Page 1 of 9

The use of RDMMS for querying XML Documents

Abstraction

XML is a fast going technology, the use of traditional RDBMS querying on XML is a leverage way to work on this fast going technology. This paper mainly discusses how to simplified DTDs and discuses two algorithms on transforming DTDs to relational schemas. Basic Inline algorithm builds every relation starting from every element in the DTD graph. There will be less joins if an XML-query querying from that particular element, but Basic Inlining Algorithm produces too many relations and makes this method unrealistic if the XML contains very complex nested tree structure. The Improved Shared Inlining algorithm build relations by sharing common parts, thus reduces the number of relations and can work on any complex nested structures. Improved Shared Inlining Algorithm is more practical, more complete and reduces a lot of redundancy.

XML is rapid emerging on the World Wide Web as a standard for representing and exchange data. It is critical to have efficient mechanisms to store and query XML documents to exploit the full power of this new technology. Currently, two approaches are being developed for storing and querying XML data. One approach is to develop native semi-structure query language to work on XML documents directly. The other approach is to take the advantage of the matured RDBMS technology to work on it. This paper will talk about the second approach. This approach is shown in Figure1.

The working flow is as following:

(1)Use DTD to build up relational schema.

(2)Use the created Relational schema, translate XML documents into Relational tuples

(3)Translate semi-structured Query into SQL

(4)Use SQL to query on relational tables to get result in Relational database

(5)Transform the result in Relational database back into XML format.

In this approach, we have to create the Relational schema and we have to do three kinds of transformation.
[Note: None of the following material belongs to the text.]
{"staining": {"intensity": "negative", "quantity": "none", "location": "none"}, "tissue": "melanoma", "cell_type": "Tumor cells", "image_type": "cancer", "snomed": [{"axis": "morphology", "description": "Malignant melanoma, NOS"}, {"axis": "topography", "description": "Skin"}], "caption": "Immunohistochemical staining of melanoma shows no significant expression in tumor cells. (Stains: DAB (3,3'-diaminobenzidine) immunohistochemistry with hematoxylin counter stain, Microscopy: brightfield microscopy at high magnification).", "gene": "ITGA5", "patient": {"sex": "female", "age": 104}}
This approach seems very awkward, but actually, we have some irrefutable reasons to use it.

1Motivations and difficulties of using the RDBMS for querying XML documents

1.1Motivations:

From the former text, we can see, it seems rather awkward to use the RDBMS to querying XML documents, why we want to use this method? We summarize the reasons as following:

1)The use of RDBMS on querying XML documents is a leverage way to provide query capabilities over XML documents. We know XML is a fast emerging standard in representing data today while RDBMS has developed for over 20 years, we do not want, RDBMS, this matured technology stands by doing nothing on the fast going XML technology. We want RDBMS to involved in, to make contributions, to take some control on the development of XML.

2) Take the advantages of RDBMS. RDBMS has a lot of advantages which XML does not have, they have efficient storage, indexes, security management, transactions and data integrity controls, etc. Using RDBMS method takes the advantages of all these matured technology and maybe faster then directly work on XML.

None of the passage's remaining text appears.